In my last two blog posts (here and here), I have covered what the phrase “Digital Dark Age” means, and how it might affect your scientific data. Here, I will provide some basic tips on how to avoid losing your data in the event that the Digital Dark Age becomes a reality. A lot of what I cover in this blog post can also be found in the DataONE primer on data management or my previous DCXL post, Data Management 101.
1. Use non-proprietary software. Keep in mind that even the most ubiquitous software programs are ephemeral. Keep archival copies of your data and other files in open file formats that are able to be read by multiple programs. This means using formats like .txt for documents, .csv for spreadsheets, and .mp3 for audio. Check out Virginia Tech’s complete list of recommended file formats for more information.
2. Back up often and in multiple locations. This makes good sense for both short-term and long-term data preservation. It’s a similar concept to storing your old-school photo negatives in a different location from your actual printed photos, just in case of fire/flood/apocalypse. Read more about backing up in my blog post on the subject.
3. Transfer your backups to new media types every 3-4 years. All of the data from my undergraduate research project are safely stored on zip disks, despite the fact that I have no zip drive to read these disks. I am not alone: there are myriad stories about lost data stored on outdated media types. Here is an example from the Council on Library and Information Resources:
10-20% of data from the Viking Mars mission that was recorded on magnetic tapes have significant errors, because, as Jet Propulsion Laboratory technicians now realize, the magnetic tape on which they are stored is “a disaster for an archival storage medium.”
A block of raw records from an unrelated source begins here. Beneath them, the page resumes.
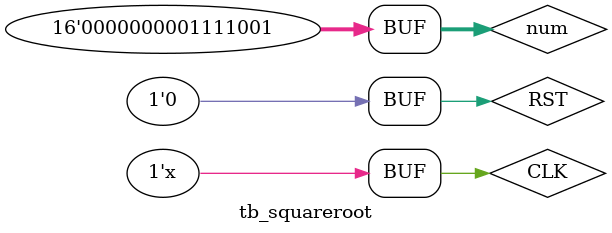
<source format=v>


`timescale 1ns/1ns

module tb_squareroot();
reg [15:0] num='b0;
wire [7:0] sqr;
wire sqr_flag;
reg CLK=0;
reg RST=1;


square_root dut(.num(num),.CLK(CLK),.RST(RST),.sqr(sqr),.sqr_flag(sqr_flag));

always #2.5 CLK=~CLK;


initial 
begin
		#2
		RST=0;
		#5
         num = 16'd4;  
		 #5;
         num = 16'd25;
		 #5;
         num = 16'd33;
		 #5;
         num = 16'd49;
		 #8;
         num = 16'd6536;
		 #8;
         num = 16'd121;
		 #7;
end

initial
begin
$monitor ("Square Root of number %d is %d",num,sqr);
end
endmodule

</source>
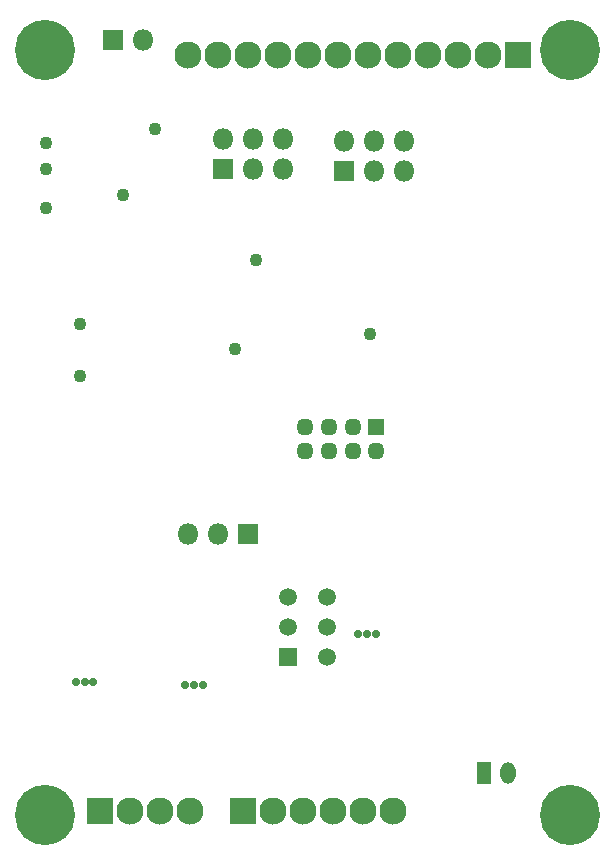
<source format=gbr>
G04 #@! TF.GenerationSoftware,KiCad,Pcbnew,(5.1.2)-1*
G04 #@! TF.CreationDate,2019-06-23T17:44:29+01:00*
G04 #@! TF.ProjectId,daq,6461712e-6b69-4636-9164-5f7063625858,rev?*
G04 #@! TF.SameCoordinates,Original*
G04 #@! TF.FileFunction,Soldermask,Bot*
G04 #@! TF.FilePolarity,Negative*
%FSLAX46Y46*%
G04 Gerber Fmt 4.6, Leading zero omitted, Abs format (unit mm)*
G04 Created by KiCad (PCBNEW (5.1.2)-1) date 2019-06-23 17:44:29*
%MOMM*%
%LPD*%
G04 APERTURE LIST*
%ADD10O,1.800000X1.800000*%
%ADD11R,1.800000X1.800000*%
%ADD12C,2.300000*%
%ADD13R,2.300000X2.300000*%
%ADD14C,0.700000*%
%ADD15C,1.500000*%
%ADD16R,1.500000X1.500000*%
%ADD17R,1.450000X1.450000*%
%ADD18O,1.450000X1.450000*%
%ADD19C,1.100000*%
%ADD20C,5.100000*%
%ADD21R,1.300000X1.850000*%
%ADD22O,1.300000X1.850000*%
G04 APERTURE END LIST*
D10*
X71151000Y-150786000D03*
X73691000Y-150786000D03*
D11*
X76231000Y-150786000D03*
D12*
X88531000Y-174236000D03*
X85991000Y-174236000D03*
X83451000Y-174236000D03*
X80911000Y-174236000D03*
X78371000Y-174236000D03*
D13*
X75831000Y-174236000D03*
D12*
X71351000Y-174244000D03*
X68811000Y-174244000D03*
X66271000Y-174244000D03*
D13*
X63731000Y-174244000D03*
D14*
X62431000Y-163336000D03*
X61681000Y-163336000D03*
X63181000Y-163336000D03*
X71681000Y-163636000D03*
X70931000Y-163636000D03*
X72431000Y-163636000D03*
D15*
X82931000Y-156186000D03*
X82931000Y-158686000D03*
X82931000Y-161186000D03*
X79631000Y-156186000D03*
X79631000Y-158686000D03*
D16*
X79631000Y-161186000D03*
D14*
X87074038Y-159291508D03*
X85574038Y-159291508D03*
X86324038Y-159291508D03*
D11*
X64831000Y-108986000D03*
D10*
X67371000Y-108986000D03*
D17*
X87131000Y-141786000D03*
D18*
X87131000Y-143786000D03*
X85131000Y-141786000D03*
X85131000Y-143786000D03*
X83131000Y-141786000D03*
X83131000Y-143786000D03*
X81131000Y-141786000D03*
X81131000Y-143786000D03*
D13*
X99110800Y-110236000D03*
D12*
X96570800Y-110236000D03*
X94030800Y-110236000D03*
X91490800Y-110236000D03*
X88950800Y-110236000D03*
X86410800Y-110236000D03*
X83870800Y-110236000D03*
X81330800Y-110236000D03*
X78790800Y-110236000D03*
X76250800Y-110236000D03*
X73710800Y-110236000D03*
X71170800Y-110236000D03*
D19*
X62057400Y-133024600D03*
X62057400Y-137424600D03*
X86614000Y-133858000D03*
X68376800Y-116560600D03*
X59131200Y-117729000D03*
X59156600Y-119913400D03*
X65709800Y-122097800D03*
X59131200Y-123190000D03*
X76898500Y-127635000D03*
X75184000Y-135128000D03*
D20*
X59055000Y-109855000D03*
X103505000Y-109855000D03*
X103505000Y-174625000D03*
D11*
X84378800Y-120091200D03*
D10*
X84378800Y-117551200D03*
X86918800Y-120091200D03*
X86918800Y-117551200D03*
X89458800Y-120091200D03*
X89458800Y-117551200D03*
D21*
X96266000Y-171036000D03*
D22*
X98266000Y-171036000D03*
D11*
X74168000Y-119888000D03*
D10*
X74168000Y-117348000D03*
X76708000Y-119888000D03*
X76708000Y-117348000D03*
X79248000Y-119888000D03*
X79248000Y-117348000D03*
D20*
X59055000Y-174625000D03*
M02*

</source>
To avoid becoming a statistic, create backups on the latest greatest media type every few years.
4. Document, document, document. Let’s imagine that you save your data in a non-proprietary format, make plenty of backups, and transfer to new media types frequently. These activities are only useful if others can effectively understand and use the data that you archived. Create quality metadata, take notes on your workflow, and generally document how you generate your data and what you do with it.
5. For the really important stuff, create hard copies. I encourage scientists to move as much of their process into digital formats as possible: eliminate paper lab notebooks and stop filling out “data sheets” with a pencil. I discourage these methods because they imply future manual data entry, and because they make it much more difficult to keep data documentation with the data it describes. This advice does not, however, preclude creating paper copies of your digital data. In fact, printing off the most important information and storing those hard copies in an offsite location is generally a good idea. Paper is capabile of lasting much longer than digital formats, so you can be certain that your most important work will be available irrespective of the next amazing media type that emerges.